● What is being asked
Retype, exactly as written, every line from the one containing "کتاب های گریم" through the last line of the records below, both included; skip the pictures.

(Data extracted from a collection)
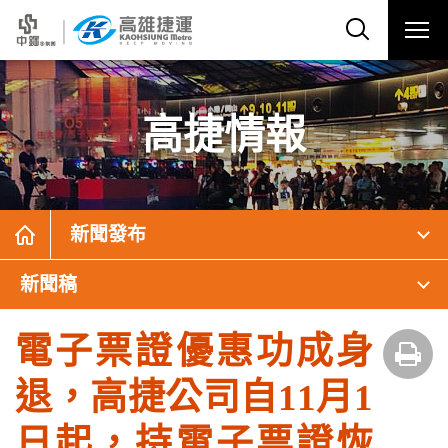
高捷情報
新聞發布
新聞稿
電子票證優惠功成身
退，高捷公司自11月1
日起，持電子票證恢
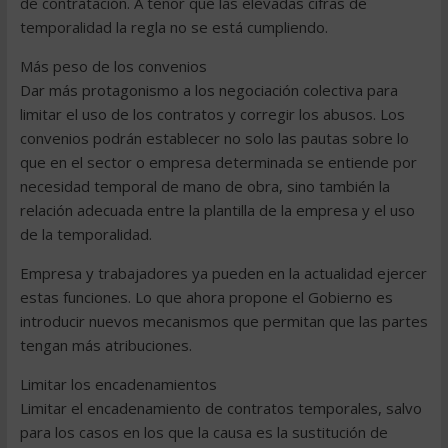
de contratación. A tenor que las elevadas cifras de
temporalidad la regla no se está cumpliendo.
Más peso de los convenios
Dar más protagonismo a los negociación colectiva para
limitar el uso de los contratos y corregir los abusos. Los
convenios podrán establecer no solo las pautas sobre lo
que en el sector o empresa determinada se entiende por
necesidad temporal de mano de obra, sino también la
relación adecuada entre la plantilla de la empresa y el uso
de la temporalidad.
Empresa y trabajadores ya pueden en la actualidad ejercer
estas funciones. Lo que ahora propone el Gobierno es
introducir nuevos mecanismos que permitan que las partes
tengan más atribuciones.
Limitar los encadenamientos
Limitar el encadenamiento de contratos temporales, salvo
para los casos en los que la causa es la sustitución de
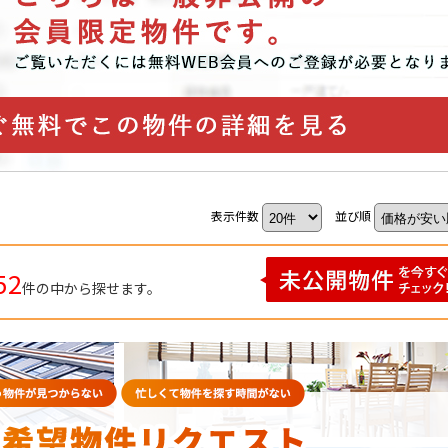
表示件数
並び順
52
件の中から探せます。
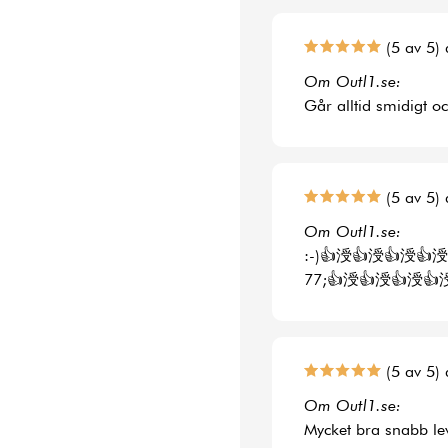
(5 av 5) 
Om Outl1.se:
Går alltid smidigt o
(5 av 5) 
Om Outl1.se:
:-)👍涭👍涭👍涭👍涭
77;👍涭👍涭👍涭👍
(5 av 5) 
Om Outl1.se:
Mycket bra snabb le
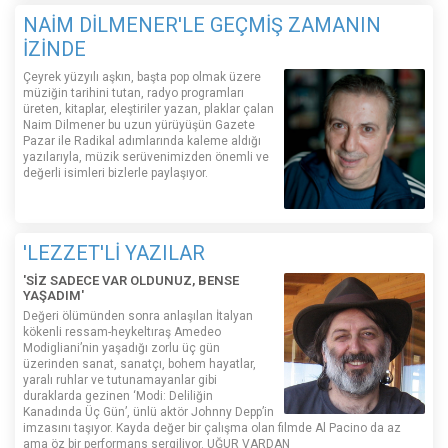
NAİM DİLMENER'LE GEÇMİŞ ZAMANIN
İZİNDE
Çeyrek yüzyılı aşkın, başta pop olmak üzere
müziğin tarihini tutan, radyo programları
üreten, kitaplar, eleştiriler yazan, plaklar çalan
Naim Dilmener bu uzun yürüyüşün Gazete
Pazar ile Radikal adımlarında kaleme aldığı
yazılarıyla, müzik serüvenimizden önemli ve
değerli isimleri bizlerle paylaşıyor.
'LEZZET'Lİ YAZILAR
'SİZ SADECE VAR OLDUNUZ, BENSE
YAŞADIM'
Değeri ölümünden sonra anlaşılan İtalyan
kökenli ressam-heykeltıraş Amedeo
Modigliani’nin yaşadığı zorlu üç gün
üzerinden sanat, sanatçı, bohem hayatlar,
yaralı ruhlar ve tutunamayanlar gibi
duraklarda gezinen ‘Modi: Deliliğin
Kanadında Üç Gün’, ünlü aktör Johnny Depp’in
imzasını taşıyor. Kayda değer bir çalışma olan filmde Al Pacino da az
ama öz bir performans sergiliyor. UĞUR VARDAN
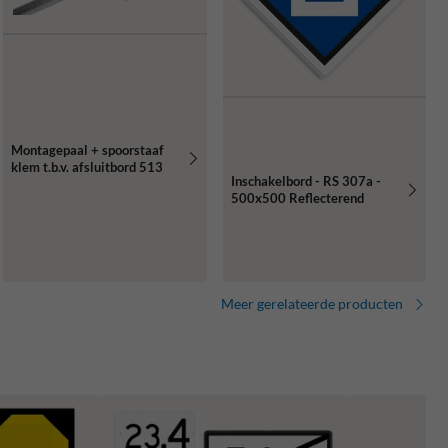
Montagepaal + spoorstaaf
klem t.b.v. afsluitbord 513
Inschakelbord - RS 307a -
500x500 Reflecterend
Meer gerelateerde producten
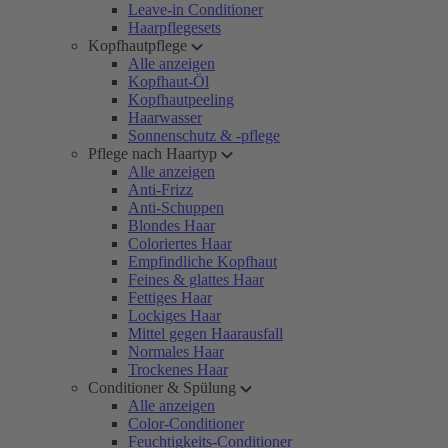
Leave-in Conditioner
Haarpflegesets
Kopfhautpflege
Alle anzeigen
Kopfhaut-Öl
Kopfhautpeeling
Haarwasser
Sonnenschutz & -pflege
Pflege nach Haartyp
Alle anzeigen
Anti-Frizz
Anti-Schuppen
Blondes Haar
Coloriertes Haar
Empfindliche Kopfhaut
Feines & glattes Haar
Fettiges Haar
Lockiges Haar
Mittel gegen Haarausfall
Normales Haar
Trockenes Haar
Conditioner & Spülung
Alle anzeigen
Color-Conditioner
Feuchtigkeits-Conditioner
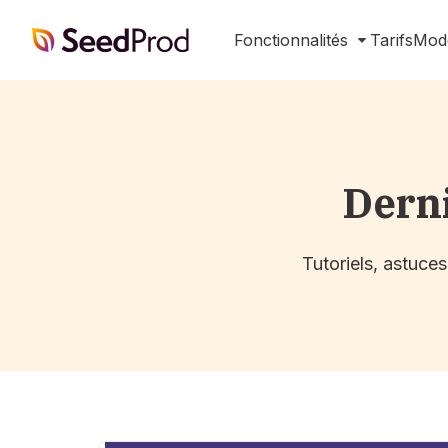
SeedProd
Fonctionnalités
Tarifs
Mod
Dern
Tutoriels, astuce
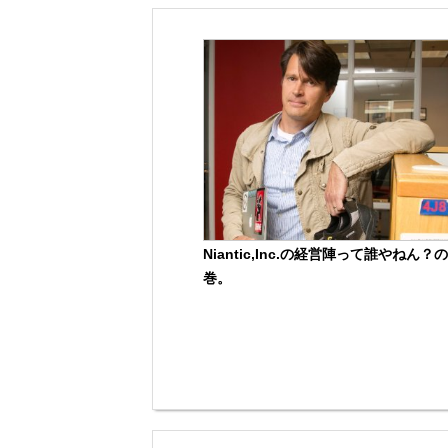
Niantic,Inc.の経営陣って誰やねん？の
巻。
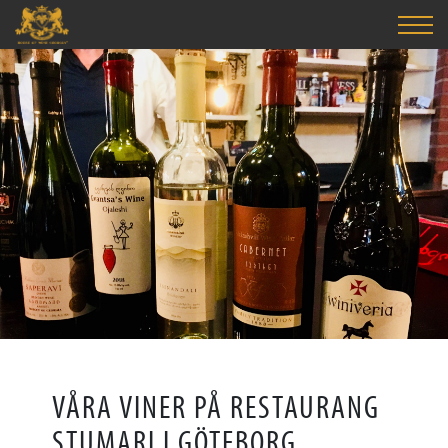
VÅRA VINER PÅ RESTAURANG
STUMARI I GÖTEBORG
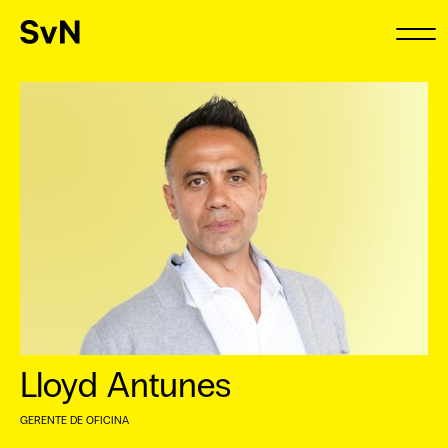
Lloyd Antunes
GERENTE DE OFICINA
⠀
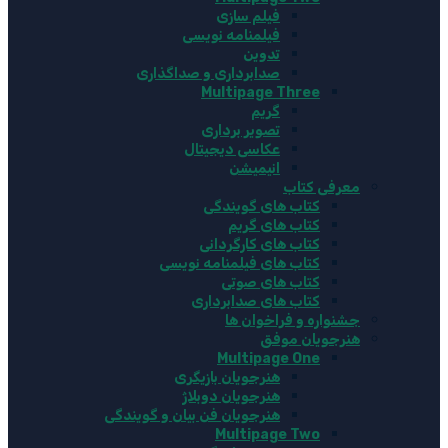
فیلم سازی
فیلمنامه نویسی
تدوین
صدابرداری و صداگذاری
Multipage Three
گریم
تصویر برداری
عکاسی دیجیتال
انیمیشن
معرفی کتاب
کتاب های گویندگی
کتاب های گریم
کتاب های کارگردانی
کتاب های فیلمنامه نویسی
کتاب های صوتی
کتاب های صدابرداری
جشنواره و فراخوان ها
هنرجویان موفق
Multipage One
هنرجویان بازیگری
هنرجویان دوبلاژ
هنرجویان فن بیان و گویندگی
Multipage Two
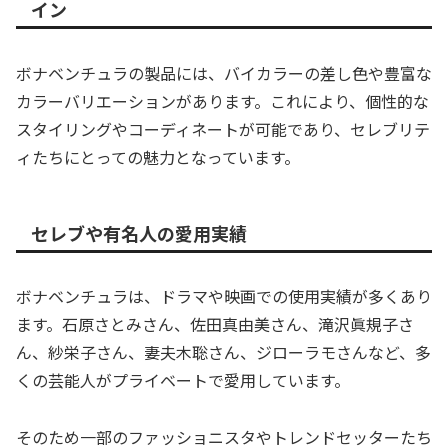
イン
ボナベンチュラの製品には、バイカラーの差し色や豊富な
カラーバリエーションがあります。これにより、個性的な
スタイリングやコーディネートが可能であり、セレブリテ
ィたちにとっての魅力となっています。
セレブや有名人の愛用実績
ボナベンチュラは、ドラマや映画での使用実績が多くあり
ます。石原さとみさん、佐田真由美さん、滝沢眞規子さ
ん、紗栄子さん、妻夫木聡さん、ジローラモさんなど、多
くの芸能人がプライベートで愛用しています。
そのため一部のファッショニスタやトレンドセッターたち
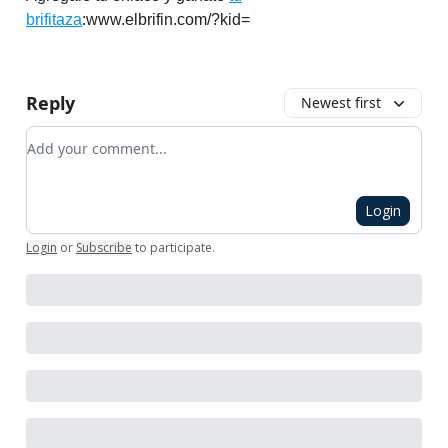
brifitaza
:www.elbrifin.com/?kid=
Reply
Newest first
Add your comment
Login
Login
or
Subscribe
to participate
.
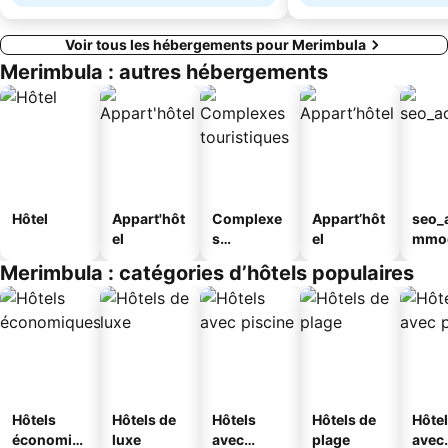
Voir tous les hébergements pour Merimbula
Merimbula : autres hébergements
Hôtel
Appart'hôt
Complexe
Appart’hôt
seo_
el
s
el
mmod
touristique
n_ty
Merimbula : catégories d’hôtels populaires
s
ouse
el
Hôtels
Hôtels de
Hôtels
Hôtels de
Hôte
économiq
luxe
avec
plage
avec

● Solution for this problem
کتاب های گریم
کتاب های کارگردانی
کتاب های فیلمنامه نویسی
کتاب های صوتی
کتاب های صدابرداری
جشنواره و فراخوان ها
هنرجویان موفق
Multipage One
هنرجویان بازیگری
هنرجویان دوبلاژ
هنرجویان فن بیان و گویندگی
Multipage Two
イン
ボナベンチュラの製品には、バイカラーの差し色や豊富な
カラーバリエーションがあります。これにより、個性的な
スタイリングやコーディネートが可能であり、セレブリテ
ィたちにとっての魅力となっています。
セレブや有名人の愛用実績
ボナベンチュラは、ドラマや映画での使用実績が多くあり
ます。石原さとみさん、佐田真由美さん、滝沢眞規子さ
ん、紗栄子さん、妻夫木聡さん、ジローラモさんなど、多
くの芸能人がプライベートで愛用しています。
そのため一部のファッショニスタやトレンドセッターたち
brifitaza
:www.elbrifin.com/?kid=
Reply
Newest first
Add your comment
Login
Login
or
Subscribe
to participate
.
Voir tous les hébergements pour Merimbula
Merimbula : autres hébergements
Hôtel
Appart'hôt
Complexe
Appart’hôt
seo_
el
s
el
mmod
touristique
n_ty
Merimbula : catégories d’hôtels populaires
s
ouse
el
Hôtels
Hôtels de
Hôtels
Hôtels de
Hôte
économiq
luxe
avec
plage
avec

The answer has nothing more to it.